═════ RECORDS ═════
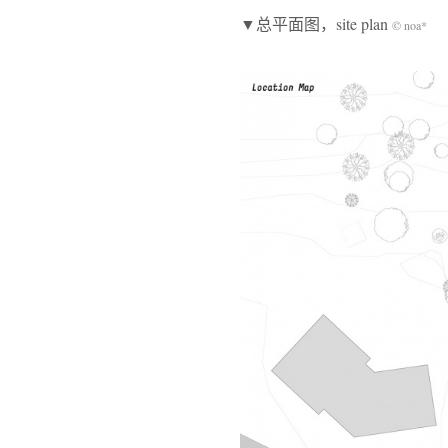
▼总平面图，site plan
© noa*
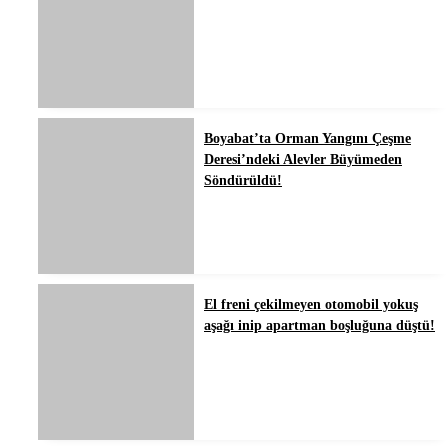
Boyabat’ta Orman Yangını Çeşme
Deresi’ndeki Alevler Büyümeden
Söndürüldü!
El freni çekilmeyen otomobil yokuş
aşağı inip apartman boşluğuna düştü!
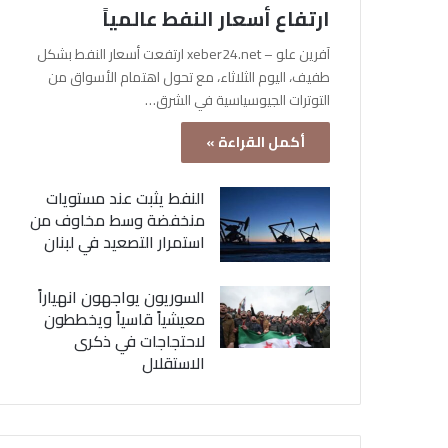
ارتفاع أسعار النفط عالمياً
آفرين علو – xeber24.net ارتفعت أسعار النفط بشكل
طفيف، اليوم الثلاثاء، مع تحول اهتمام الأسواق من
التوترات الجيوسياسية في الشرق…
أكمل القراءة »
النفط يثبت عند مستويات
منخفضة وسط مخاوف من
استمرار التصعيد في لبنان
السوريون يواجهون انهياراً
معيشياً قاسياً ويخططون
لاحتجاجات في ذكرى
الاستقلال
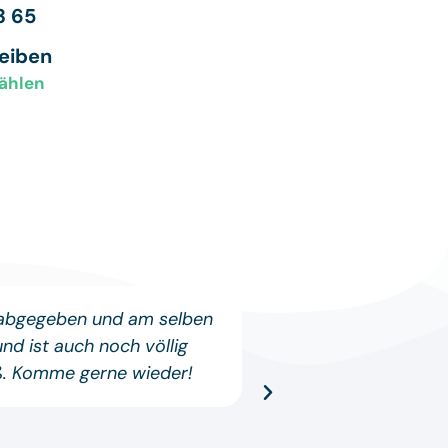
3 65
reiben
ählen
 abgegeben und am selben
Wieder einmal 
d ist auch noch völlig
Problem auftauch
iß. Komme gerne wieder!
echt Klasse und h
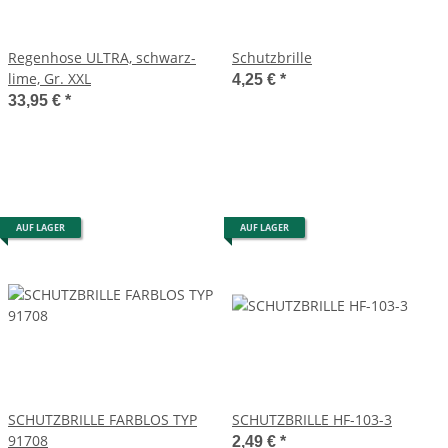
Regenhose ULTRA, schwarz-
Schutzbrille
lime, Gr. XXL
4,25 €
*
33,95 €
*
AUF LAGER
AUF LAGER
SCHUTZBRILLE FARBLOS TYP
SCHUTZBRILLE HF-103-3
91708
2,49 €
*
═════
» WHAT TO DO: Copy every line of text in the saved data above word for word, and leave the pictures out.

» SOLUTION TO THE EXERCISE:
▼总平面图，site plan
© noa*
Boyabat’ta Orman Yangını Çeşme
Deresi’ndeki Alevler Büyümeden
Söndürüldü!
El freni çekilmeyen otomobil yokuş
aşağı inip apartman boşluğuna düştü!
ارتفاع أسعار النفط عالمياً
آفرين علو – xeber24.net ارتفعت أسعار النفط بشكل
طفيف، اليوم الثلاثاء، مع تحول اهتمام الأسواق من
التوترات الجيوسياسية في الشرق…
أكمل القراءة »
النفط يثبت عند مستويات
منخفضة وسط مخاوف من
استمرار التصعيد في لبنان
السوريون يواجهون انهياراً
معيشياً قاسياً ويخططون
لاحتجاجات في ذكرى
الاستقلال
3 65
reiben
ählen
 abgegeben und am selben
Wieder einmal 
d ist auch noch völlig
Problem auftauch
iß. Komme gerne wieder!
echt Klasse und h
Regenhose ULTRA, schwarz-
Schutzbrille
lime, Gr. XXL
4,25 €
*
33,95 €
*
AUF LAGER
AUF LAGER
SCHUTZBRILLE FARBLOS TYP
SCHUTZBRILLE HF-103-3
91708
2,49 €
*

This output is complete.